Monday, December 16, 2013

The Story of Bob Barker, the Rosebud Reservation and Highway 83


Mission, S.D, 1940. By John Vachon. LOC
As a chronicler of all things to do with Highway 83, I have a fairly good list of all the famous folks who came from the towns or cities along its 1,885 miles.
That comes to some 122 communities — depending on how you count them — so there are bound to be a few well-known actors, singers, athletes, politicians and war heroes hailing from these towns.
Some were born in a Highway 83 community but left at a young age, and probably have no emotional connection or memories about their birthplaces. Some were born and raised along the road, and lived there until they left to find their fame and fortune. Some were not born there, but spent formative years in these towns.
Such is the case with game show host and animal rights activist Bob Barker.
I only very recently discovered that Barker spent his childhood in Mission, South Dakota.
So I dutifully noted this on my calendar, and when his 90th birthday rolled around on Dec. 12, I wished him Happy Birthday on my Fans of U.S. Route 83 Facebook page, and noted that he was also one-eighth Lakota, which was stated on his Wikipedia page. 
This generated a lot of comments, especially on the Rosebud Sioux Tribe Facebook page, where I shared the posting. Some claimed that Barker was lying about being one-eighth Lakota.
People are right to question the accuracy of Wikipedia entries, although in my opinion, it has gotten better over the years.
But this got me to thinking.
Did Bob Barker ever write his memoirs? The answer was “yes.” Then, the next question, did my local library have a copy? The answer to that was also “yes,” and it wasn’t checked out. So I stopped by there on the way home from work the day of his birthday and grabbed a copy.
Priceless Memories, by Bob Barker, published in 2009, actually had quite a bit of it devoted to
Barker’s childhood spent in Mission, and a few other surprising connections to Highway 83 as well.
His mother, a schoolteacher, met his father Byron Barker, who was one-quarter Lakota, in White River, South Dakota, which is a Route 83 town just north of Rosebud.
His father got into the trade of stringing up power lines as the nation was expanding its electrical grids, so the young couple moved from town to town. Bob Barker was born in Washington state, Dec. 12, 1923.
Another connection: His father briefly worked in the Highway 83 terminus town of Brownsville, Texas. Barker was very young, but he has a strong memory of his time there when his parents took him out to the airfield to see Charles Lindberg.
When Bob was six, and the family was living in Missouri, Byron Barker passed away as a result of a work injury. This was in the Great Depression, and his mother couldn’t find work. Byron’s brother, who was living in Mission, secured a teaching job for her there.
That is how Bob Barker ended up on the Rosebud Reservation, spending nearly eight years of his childhood there during the worst of the Dust Bowl years and Great Depression.
According to the memoir, Barker has many fond memories of living in Mission. He went to a two-room school house which was about three-quarters white, and about one-quarter Lakota. Most of the Lakota students went to the nearby boarding school.
He played with kids of both races, and never felt any prejudice. This jives with interviews I have done over the years with adults who attended mixed white-Indian elementary schools as children. (The prejudice comes in the higher grades.)

Work request 1 →
Extract the passage of the Bob Barker and Highway 83 post starting at "When Bob was" and ending at "and Great Depression.", word for word.
Work request 2 →
Decide whether each statement agrees with the Bob Barker and Highway 83 post, answering yes or no and quoting the deciding words: (a) Barker was born in Washington state on Dec. 12, 1923. (b) Barker's father was one-eighth Lakota. (c) Most of the Lakota students attended Barker's two-room school house.
Work request 3 →
Proceed with the Bob Barker and Highway 83 post, writing on from its last sentence.

Material supplied →
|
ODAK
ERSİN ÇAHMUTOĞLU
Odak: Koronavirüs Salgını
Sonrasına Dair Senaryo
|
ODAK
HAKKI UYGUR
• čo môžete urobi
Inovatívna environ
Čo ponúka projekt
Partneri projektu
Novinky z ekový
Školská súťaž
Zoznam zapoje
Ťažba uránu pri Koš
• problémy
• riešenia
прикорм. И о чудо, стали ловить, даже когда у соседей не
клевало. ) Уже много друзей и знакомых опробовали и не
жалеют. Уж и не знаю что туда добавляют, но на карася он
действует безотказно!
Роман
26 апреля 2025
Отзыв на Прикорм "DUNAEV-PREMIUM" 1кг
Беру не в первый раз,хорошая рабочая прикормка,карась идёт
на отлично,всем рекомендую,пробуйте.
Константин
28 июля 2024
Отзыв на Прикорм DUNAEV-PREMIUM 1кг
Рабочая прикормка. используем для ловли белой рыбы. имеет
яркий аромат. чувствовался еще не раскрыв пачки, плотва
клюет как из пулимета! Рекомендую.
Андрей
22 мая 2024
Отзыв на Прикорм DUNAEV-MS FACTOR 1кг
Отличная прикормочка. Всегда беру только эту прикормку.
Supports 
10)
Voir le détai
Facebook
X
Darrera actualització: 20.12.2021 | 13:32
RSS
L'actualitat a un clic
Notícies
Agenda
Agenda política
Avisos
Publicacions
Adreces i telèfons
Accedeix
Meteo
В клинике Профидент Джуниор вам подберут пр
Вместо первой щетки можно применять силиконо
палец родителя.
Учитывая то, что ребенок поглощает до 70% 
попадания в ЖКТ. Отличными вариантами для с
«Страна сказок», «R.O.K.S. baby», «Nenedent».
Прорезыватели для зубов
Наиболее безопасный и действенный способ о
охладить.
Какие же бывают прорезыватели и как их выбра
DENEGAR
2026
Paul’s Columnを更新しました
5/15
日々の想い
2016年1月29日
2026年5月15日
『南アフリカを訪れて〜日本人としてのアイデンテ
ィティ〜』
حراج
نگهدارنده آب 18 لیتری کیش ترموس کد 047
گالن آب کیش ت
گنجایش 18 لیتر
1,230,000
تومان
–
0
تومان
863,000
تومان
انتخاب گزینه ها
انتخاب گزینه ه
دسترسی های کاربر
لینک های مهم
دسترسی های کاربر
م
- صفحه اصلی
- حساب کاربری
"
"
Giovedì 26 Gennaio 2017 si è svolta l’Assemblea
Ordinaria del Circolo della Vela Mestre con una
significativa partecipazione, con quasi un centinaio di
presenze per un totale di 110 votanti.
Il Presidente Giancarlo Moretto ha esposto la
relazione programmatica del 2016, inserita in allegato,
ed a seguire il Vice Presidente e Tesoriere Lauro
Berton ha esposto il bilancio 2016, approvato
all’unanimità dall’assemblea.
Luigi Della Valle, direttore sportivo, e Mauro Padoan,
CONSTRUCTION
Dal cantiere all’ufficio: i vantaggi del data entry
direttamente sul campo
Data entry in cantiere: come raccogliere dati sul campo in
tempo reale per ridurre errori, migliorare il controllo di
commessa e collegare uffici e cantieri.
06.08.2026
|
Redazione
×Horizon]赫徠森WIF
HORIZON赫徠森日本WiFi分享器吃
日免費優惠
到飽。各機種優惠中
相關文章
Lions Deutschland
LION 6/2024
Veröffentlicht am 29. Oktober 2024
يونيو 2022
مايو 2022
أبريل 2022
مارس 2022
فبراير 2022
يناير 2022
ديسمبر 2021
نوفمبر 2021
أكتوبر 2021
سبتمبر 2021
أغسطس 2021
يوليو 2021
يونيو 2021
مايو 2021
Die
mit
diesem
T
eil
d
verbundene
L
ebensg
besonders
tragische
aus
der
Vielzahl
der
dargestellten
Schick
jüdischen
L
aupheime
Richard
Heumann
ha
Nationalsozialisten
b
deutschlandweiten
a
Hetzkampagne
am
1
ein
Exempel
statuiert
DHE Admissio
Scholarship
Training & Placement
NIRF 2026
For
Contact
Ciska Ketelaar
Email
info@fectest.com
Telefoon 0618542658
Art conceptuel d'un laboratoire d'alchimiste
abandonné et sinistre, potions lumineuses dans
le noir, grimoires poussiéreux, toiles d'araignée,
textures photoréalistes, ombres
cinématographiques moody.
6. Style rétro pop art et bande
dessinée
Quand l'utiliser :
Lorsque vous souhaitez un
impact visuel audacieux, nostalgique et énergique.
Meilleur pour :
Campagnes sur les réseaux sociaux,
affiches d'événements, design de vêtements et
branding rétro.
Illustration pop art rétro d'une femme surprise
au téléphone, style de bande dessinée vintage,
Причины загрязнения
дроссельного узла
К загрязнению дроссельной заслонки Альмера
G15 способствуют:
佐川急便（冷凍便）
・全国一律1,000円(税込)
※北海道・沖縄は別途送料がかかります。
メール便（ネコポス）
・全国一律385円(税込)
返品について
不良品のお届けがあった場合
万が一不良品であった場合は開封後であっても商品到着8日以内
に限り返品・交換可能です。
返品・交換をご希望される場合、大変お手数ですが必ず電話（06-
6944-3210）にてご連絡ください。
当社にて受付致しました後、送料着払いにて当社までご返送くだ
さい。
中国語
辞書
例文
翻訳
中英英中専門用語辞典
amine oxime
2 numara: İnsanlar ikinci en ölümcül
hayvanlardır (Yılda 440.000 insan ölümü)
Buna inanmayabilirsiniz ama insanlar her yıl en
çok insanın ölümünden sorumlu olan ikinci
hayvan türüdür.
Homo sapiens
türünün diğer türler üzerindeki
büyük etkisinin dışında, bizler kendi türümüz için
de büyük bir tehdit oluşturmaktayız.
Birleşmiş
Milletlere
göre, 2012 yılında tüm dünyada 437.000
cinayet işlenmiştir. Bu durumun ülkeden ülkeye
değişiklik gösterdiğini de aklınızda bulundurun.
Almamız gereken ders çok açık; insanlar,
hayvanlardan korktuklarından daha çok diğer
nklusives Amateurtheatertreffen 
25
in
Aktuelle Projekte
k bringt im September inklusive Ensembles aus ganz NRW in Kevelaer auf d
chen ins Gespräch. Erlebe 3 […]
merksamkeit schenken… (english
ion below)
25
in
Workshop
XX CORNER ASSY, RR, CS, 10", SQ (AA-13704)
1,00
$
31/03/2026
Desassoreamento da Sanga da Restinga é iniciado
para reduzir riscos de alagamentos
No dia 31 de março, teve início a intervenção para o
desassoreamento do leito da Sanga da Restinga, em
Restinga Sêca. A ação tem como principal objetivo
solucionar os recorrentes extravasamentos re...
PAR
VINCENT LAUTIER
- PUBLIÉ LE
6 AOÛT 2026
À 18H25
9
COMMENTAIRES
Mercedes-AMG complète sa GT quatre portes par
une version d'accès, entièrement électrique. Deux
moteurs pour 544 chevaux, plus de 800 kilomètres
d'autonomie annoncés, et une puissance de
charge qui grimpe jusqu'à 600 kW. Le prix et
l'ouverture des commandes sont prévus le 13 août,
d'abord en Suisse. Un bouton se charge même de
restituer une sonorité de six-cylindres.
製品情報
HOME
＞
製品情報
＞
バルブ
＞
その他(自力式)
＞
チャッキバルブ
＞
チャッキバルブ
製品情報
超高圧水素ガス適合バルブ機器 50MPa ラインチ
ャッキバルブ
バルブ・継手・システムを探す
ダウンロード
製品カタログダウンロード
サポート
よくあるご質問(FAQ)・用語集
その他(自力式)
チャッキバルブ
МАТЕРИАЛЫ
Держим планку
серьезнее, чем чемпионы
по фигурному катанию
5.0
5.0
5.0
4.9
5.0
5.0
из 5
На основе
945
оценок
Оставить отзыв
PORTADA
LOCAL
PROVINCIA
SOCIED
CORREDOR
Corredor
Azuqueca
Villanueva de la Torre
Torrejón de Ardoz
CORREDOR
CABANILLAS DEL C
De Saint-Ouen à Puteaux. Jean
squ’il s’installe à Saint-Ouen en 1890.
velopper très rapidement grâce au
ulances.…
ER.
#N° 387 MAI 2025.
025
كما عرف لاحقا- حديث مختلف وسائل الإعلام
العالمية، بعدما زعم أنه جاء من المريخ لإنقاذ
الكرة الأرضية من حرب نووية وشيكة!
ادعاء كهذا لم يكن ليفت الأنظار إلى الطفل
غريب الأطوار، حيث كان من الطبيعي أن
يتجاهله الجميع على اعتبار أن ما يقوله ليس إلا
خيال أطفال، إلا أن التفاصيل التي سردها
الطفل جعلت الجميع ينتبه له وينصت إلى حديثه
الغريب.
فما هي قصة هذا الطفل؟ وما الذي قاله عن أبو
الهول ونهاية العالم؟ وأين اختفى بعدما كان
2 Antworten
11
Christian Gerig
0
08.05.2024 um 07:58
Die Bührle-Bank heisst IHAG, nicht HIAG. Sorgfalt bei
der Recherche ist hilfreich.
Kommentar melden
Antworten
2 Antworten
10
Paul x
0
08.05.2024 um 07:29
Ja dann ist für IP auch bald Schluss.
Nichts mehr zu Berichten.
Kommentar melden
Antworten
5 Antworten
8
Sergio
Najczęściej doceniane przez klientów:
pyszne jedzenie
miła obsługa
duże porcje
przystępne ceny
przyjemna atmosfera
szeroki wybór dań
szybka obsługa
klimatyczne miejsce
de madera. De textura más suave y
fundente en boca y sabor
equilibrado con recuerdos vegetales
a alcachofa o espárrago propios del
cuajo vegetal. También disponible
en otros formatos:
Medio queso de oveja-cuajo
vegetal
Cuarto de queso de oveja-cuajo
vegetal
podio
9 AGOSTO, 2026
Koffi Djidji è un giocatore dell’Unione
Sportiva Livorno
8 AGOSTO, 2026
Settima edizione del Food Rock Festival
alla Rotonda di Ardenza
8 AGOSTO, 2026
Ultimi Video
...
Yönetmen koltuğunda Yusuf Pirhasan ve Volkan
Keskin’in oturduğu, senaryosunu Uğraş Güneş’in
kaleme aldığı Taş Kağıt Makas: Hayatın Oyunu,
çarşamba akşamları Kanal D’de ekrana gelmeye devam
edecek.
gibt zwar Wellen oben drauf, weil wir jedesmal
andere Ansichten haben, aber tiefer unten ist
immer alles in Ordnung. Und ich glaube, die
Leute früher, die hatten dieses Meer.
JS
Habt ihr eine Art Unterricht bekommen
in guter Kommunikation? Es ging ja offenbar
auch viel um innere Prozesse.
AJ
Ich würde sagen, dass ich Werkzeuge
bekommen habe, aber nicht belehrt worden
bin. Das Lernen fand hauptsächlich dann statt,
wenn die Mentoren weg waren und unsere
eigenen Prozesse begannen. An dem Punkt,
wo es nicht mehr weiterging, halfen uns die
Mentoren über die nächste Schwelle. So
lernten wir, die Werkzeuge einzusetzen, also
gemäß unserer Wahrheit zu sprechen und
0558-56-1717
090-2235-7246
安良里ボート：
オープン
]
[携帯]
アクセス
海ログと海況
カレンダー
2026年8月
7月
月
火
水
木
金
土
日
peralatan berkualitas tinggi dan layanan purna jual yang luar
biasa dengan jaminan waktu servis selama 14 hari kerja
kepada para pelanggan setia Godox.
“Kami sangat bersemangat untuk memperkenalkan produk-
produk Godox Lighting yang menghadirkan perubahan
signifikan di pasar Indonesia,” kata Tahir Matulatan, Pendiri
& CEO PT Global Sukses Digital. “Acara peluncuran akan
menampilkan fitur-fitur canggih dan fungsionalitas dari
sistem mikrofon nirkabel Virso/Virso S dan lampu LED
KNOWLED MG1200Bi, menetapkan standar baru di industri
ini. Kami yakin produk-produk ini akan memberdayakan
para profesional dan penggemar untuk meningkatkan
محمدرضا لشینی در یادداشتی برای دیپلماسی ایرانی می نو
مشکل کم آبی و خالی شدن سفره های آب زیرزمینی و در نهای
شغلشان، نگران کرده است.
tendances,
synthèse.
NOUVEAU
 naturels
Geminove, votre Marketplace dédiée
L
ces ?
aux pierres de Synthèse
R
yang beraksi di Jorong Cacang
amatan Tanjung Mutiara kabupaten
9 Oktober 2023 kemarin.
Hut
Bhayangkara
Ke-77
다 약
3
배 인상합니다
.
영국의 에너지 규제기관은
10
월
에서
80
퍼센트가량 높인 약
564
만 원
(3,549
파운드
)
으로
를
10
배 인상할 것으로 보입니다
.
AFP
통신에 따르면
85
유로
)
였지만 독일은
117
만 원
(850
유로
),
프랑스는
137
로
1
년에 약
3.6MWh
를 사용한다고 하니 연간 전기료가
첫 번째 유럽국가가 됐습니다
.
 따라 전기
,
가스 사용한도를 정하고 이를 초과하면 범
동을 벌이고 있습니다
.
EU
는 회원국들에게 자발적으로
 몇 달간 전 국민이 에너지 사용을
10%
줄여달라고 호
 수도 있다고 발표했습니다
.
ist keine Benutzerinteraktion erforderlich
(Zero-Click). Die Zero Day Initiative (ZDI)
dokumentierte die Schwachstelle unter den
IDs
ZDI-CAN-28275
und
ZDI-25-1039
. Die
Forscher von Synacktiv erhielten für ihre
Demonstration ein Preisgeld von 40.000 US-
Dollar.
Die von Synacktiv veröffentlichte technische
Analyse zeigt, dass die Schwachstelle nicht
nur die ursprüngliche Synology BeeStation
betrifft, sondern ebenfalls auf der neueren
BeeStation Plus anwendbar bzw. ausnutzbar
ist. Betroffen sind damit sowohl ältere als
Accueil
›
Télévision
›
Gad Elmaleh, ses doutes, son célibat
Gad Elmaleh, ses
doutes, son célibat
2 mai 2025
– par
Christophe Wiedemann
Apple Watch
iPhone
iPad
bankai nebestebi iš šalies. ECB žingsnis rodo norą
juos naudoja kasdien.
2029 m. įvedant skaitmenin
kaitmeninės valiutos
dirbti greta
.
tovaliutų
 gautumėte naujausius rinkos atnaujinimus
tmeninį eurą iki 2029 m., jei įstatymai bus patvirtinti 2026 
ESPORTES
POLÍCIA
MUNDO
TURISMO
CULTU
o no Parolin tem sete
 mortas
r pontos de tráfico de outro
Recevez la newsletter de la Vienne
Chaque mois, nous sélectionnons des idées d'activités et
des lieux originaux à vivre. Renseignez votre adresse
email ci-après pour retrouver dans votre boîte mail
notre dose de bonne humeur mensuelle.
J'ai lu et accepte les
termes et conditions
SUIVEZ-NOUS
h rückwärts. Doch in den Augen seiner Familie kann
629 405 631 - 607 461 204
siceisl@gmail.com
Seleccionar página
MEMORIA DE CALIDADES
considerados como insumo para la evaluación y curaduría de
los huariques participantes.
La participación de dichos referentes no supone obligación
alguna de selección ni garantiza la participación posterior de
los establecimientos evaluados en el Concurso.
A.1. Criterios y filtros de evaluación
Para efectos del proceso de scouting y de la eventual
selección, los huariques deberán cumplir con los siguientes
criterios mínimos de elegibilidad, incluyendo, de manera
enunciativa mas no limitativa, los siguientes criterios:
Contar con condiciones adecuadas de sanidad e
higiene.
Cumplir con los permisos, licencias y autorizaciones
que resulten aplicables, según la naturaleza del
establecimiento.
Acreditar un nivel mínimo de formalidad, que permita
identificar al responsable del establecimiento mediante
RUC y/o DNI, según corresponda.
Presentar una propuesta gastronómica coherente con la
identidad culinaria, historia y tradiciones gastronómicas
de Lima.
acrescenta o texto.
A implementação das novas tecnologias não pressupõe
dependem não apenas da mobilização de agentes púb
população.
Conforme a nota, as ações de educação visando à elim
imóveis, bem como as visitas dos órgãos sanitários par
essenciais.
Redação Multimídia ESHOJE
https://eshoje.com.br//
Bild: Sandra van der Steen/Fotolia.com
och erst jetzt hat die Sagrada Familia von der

Your response 1 →
When Bob was six, and the family was living in Missouri, Byron Barker passed away as a result of a work injury. This was in the Great Depression, and his mother couldn’t find work. Byron’s brother, who was living in Mission, secured a teaching job for her there.
That is how Bob Barker ended up on the Rosebud Reservation, spending nearly eight years of his childhood there during the worst of the Dust Bowl years and Great Depression.

Your response 2 →
(a) Yes: "Bob Barker was born in Washington state, Dec. 12, 1923."
(b) No: "his father Byron Barker, who was one-quarter Lakota"
(c) No: "Most of the Lakota students went to the nearby boarding school."

Your response 3 →
One tidbit from the book is how his buddies would jump off the bridge from the road south of town into the creek during the summer to cool off. This is the road that would become U.S. Route 83.
Barker’s mother eventually married Louis Valandra, also a member of the tribe. They soon moved back to Missouri after Barker completed eighth-grade. Bob has a half-brother Kent, who would be one-quarter Lakota.
Some on Facebook whose families are connected to Barker/Valandra families said Bob Barker does not have any Indian blood, and he was lying about being one-eighth Lakota.
Well, all autobiographies must be taken with a grain of salt for reasons I don’t have to go into here. People leave out inconvenient facts, or embellish their lives.
However, someone on Wikipedia posted the 1930 Rosebud Indian Census. It denotes Bob Barker at age seven as being “Sioux” along with his father and other members of the Barker family. So being part Lakota was clearly something Bob Barker had been told by his family from a young age. It’s not something he is making up.
Blood quantum is an important issue among Native Americans.
Today, it means qualifying for certain benefits, and maybe even sharing in the proceeds of casinos.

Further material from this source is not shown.